YOUR ASSIGNMENT
Recreate the entire listing that appears below, exactly.

### MATERIAL TO PROCESS ###

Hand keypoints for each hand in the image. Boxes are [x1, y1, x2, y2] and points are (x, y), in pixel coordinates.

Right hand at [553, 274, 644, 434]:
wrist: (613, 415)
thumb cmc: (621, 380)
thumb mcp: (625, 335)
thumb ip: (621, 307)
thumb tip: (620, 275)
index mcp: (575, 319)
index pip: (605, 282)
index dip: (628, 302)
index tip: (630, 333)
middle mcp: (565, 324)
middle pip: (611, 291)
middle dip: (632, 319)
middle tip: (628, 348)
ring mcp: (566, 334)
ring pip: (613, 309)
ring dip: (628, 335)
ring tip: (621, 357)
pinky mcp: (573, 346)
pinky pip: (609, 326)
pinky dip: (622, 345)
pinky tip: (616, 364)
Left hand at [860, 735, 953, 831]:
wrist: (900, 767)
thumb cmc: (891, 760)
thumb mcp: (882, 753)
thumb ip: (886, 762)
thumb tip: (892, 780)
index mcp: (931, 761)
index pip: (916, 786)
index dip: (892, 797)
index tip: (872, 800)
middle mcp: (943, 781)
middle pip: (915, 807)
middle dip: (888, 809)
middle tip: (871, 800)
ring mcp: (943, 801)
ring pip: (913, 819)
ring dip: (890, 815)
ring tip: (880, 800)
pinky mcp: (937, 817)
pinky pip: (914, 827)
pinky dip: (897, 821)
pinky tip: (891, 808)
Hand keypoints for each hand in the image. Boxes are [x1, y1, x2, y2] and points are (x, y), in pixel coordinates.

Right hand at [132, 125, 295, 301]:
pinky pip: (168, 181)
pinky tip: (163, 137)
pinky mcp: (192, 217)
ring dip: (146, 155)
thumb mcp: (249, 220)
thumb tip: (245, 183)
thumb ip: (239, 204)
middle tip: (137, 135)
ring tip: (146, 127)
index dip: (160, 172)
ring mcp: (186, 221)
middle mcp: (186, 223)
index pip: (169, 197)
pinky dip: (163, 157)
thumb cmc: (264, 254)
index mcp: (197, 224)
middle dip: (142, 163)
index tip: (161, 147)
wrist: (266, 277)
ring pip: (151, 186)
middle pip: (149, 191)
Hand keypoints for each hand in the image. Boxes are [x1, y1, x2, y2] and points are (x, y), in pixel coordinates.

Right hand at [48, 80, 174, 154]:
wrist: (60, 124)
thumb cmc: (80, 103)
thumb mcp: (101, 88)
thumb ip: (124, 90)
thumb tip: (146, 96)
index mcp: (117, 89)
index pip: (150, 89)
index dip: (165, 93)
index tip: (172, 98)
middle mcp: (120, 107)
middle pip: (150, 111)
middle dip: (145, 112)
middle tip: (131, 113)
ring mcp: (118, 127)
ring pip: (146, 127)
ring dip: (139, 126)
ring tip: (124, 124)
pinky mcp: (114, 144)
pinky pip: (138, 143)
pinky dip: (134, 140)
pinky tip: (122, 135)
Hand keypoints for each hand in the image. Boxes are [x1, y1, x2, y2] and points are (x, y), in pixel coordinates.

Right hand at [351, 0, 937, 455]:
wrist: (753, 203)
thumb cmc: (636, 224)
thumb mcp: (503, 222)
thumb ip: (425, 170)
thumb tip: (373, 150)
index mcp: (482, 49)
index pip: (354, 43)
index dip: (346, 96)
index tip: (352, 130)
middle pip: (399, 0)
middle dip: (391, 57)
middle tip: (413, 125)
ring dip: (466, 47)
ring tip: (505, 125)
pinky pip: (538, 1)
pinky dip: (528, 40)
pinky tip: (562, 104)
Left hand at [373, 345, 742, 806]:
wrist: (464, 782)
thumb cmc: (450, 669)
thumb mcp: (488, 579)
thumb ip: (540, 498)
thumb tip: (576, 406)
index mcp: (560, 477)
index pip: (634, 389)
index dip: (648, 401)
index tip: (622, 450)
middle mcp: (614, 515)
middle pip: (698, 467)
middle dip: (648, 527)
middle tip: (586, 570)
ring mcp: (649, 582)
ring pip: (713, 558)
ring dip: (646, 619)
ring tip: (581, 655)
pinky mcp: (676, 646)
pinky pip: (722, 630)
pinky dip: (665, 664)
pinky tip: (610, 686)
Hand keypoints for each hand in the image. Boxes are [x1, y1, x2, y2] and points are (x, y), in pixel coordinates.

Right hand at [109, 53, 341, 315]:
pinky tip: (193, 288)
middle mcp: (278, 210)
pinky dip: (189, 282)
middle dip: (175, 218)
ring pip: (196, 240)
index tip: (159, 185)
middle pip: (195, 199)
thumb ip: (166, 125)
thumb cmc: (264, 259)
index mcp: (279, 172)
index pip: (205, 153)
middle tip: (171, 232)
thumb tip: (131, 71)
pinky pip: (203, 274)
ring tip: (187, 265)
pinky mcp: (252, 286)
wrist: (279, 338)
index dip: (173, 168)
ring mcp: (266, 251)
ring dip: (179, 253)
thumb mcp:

###

SOLUTION BELOW
Hand keypoints for each hand in the image. Boxes are [x1, y1, x2, y2] and points are (x, y), in pixel coordinates.

Right hand at [553, 274, 644, 434]:
wrist: (613, 415)
thumb cmc: (621, 380)
thumb mcp: (625, 335)
thumb ip: (621, 307)
thumb tip: (620, 275)
index mcp: (575, 319)
index pip: (605, 282)
index dip: (628, 302)
index tip: (630, 333)
middle mcp: (565, 324)
middle pip: (611, 291)
middle dip: (632, 319)
middle tip: (628, 348)
ring mcp: (566, 334)
ring pip: (613, 309)
ring dip: (628, 335)
ring tip: (621, 357)
pinky mcp: (573, 346)
pinky pip: (609, 326)
pinky dip: (622, 345)
pinky tip: (616, 364)
Left hand at [860, 735, 953, 831]:
wrist: (900, 767)
thumb cmc: (891, 760)
thumb mcp: (882, 753)
thumb ip: (886, 762)
thumb tip: (892, 780)
index mcp: (931, 761)
index pip: (916, 786)
index dip: (892, 797)
index tip: (872, 800)
middle mcp: (943, 781)
middle pip: (915, 807)
middle dip: (888, 809)
middle tip: (871, 800)
ring mcp: (943, 801)
ring pip: (913, 819)
ring dip: (890, 815)
ring tip: (880, 800)
pinky mcp: (937, 817)
pinky pip: (914, 827)
pinky dip: (897, 821)
pinky tip: (891, 808)
Hand keypoints for each hand in the image. Boxes are [x1, y1, x2, y2] and points are (x, y), in pixel coordinates.

Right hand at [132, 125, 295, 301]:
pinky pip: (168, 181)
pinky tip: (163, 137)
pinky mcp: (192, 217)
ring dip: (146, 155)
thumb mcp: (249, 220)
thumb tip: (245, 183)
thumb ip: (239, 204)
middle tip: (137, 135)
ring tip: (146, 127)
index dip: (160, 172)
ring mcp: (186, 221)
middle mcp: (186, 223)
index pip: (169, 197)
pinky dip: (163, 157)
thumb cmc: (264, 254)
index mcp: (197, 224)
middle dip: (142, 163)
index tip: (161, 147)
wrist: (266, 277)
ring pip: (151, 186)
middle pip: (149, 191)
Hand keypoints for each hand in the image. Boxes are [x1, y1, x2, y2] and points are (x, y), in pixel coordinates.

Right hand at [48, 80, 174, 154]:
wrist: (60, 124)
thumb cmc: (80, 103)
thumb mcp: (101, 88)
thumb ip: (124, 90)
thumb tip: (146, 96)
index mcp: (117, 89)
index pip: (150, 89)
index dip: (165, 93)
index tip: (172, 98)
middle mcp: (120, 107)
middle pip: (150, 111)
middle dip: (145, 112)
middle tip: (131, 113)
ring mcp: (118, 127)
ring pip: (146, 127)
ring dip: (139, 126)
ring tip: (124, 124)
pinky mcp: (114, 144)
pinky pip: (138, 143)
pinky dip: (134, 140)
pinky tip: (122, 135)
Hand keypoints for each hand in the image. Boxes are [x1, y1, x2, y2] and points are (x, y), in pixel coordinates.

Right hand at [351, 0, 937, 455]:
wrist: (753, 203)
thumb cmc: (636, 224)
thumb mcp: (503, 222)
thumb ip: (425, 170)
thumb tip: (373, 150)
index mcp: (482, 49)
index pip: (354, 43)
index dip: (346, 96)
index tip: (352, 130)
middle pip: (399, 0)
middle dip: (391, 57)
middle tip: (413, 125)
ring dip: (466, 47)
ring tip: (505, 125)
pinky pip: (538, 1)
pinky dip: (528, 40)
pinky tip: (562, 104)
Left hand at [373, 345, 742, 806]:
wrist: (464, 782)
thumb cmc: (450, 669)
thumb mcp: (488, 579)
thumb ip: (540, 498)
thumb tip: (576, 406)
index mcp: (560, 477)
index pip: (634, 389)
index dip: (648, 401)
index tip: (622, 450)
middle mcp: (614, 515)
middle pip: (698, 467)
middle dip: (648, 527)
middle tip: (586, 570)
ring mcp: (649, 582)
ring pip: (713, 558)
ring dip: (646, 619)
ring tip: (581, 655)
pinky mcp: (676, 646)
pinky pip: (722, 630)
pinky dip: (665, 664)
pinky tip: (610, 686)
Hand keypoints for each hand in the image. Boxes are [x1, y1, x2, y2] and points are (x, y), in pixel coordinates.

Right hand at [109, 53, 341, 315]:
pinky tip: (193, 288)
middle mcp: (278, 210)
pinky dip: (189, 282)
middle dip: (175, 218)
ring pip: (196, 240)
index tip: (159, 185)
middle pip: (195, 199)
thumb ip: (166, 125)
thumb cmc: (264, 259)
index mcp: (279, 172)
index pip: (205, 153)
middle tip: (171, 232)
thumb tip: (131, 71)
pinky pip: (203, 274)
ring tip: (187, 265)
pinky mcp: (252, 286)
wrist: (279, 338)
index dip: (173, 168)
ring mcp: (266, 251)
ring dip: (179, 253)
thumb mcp:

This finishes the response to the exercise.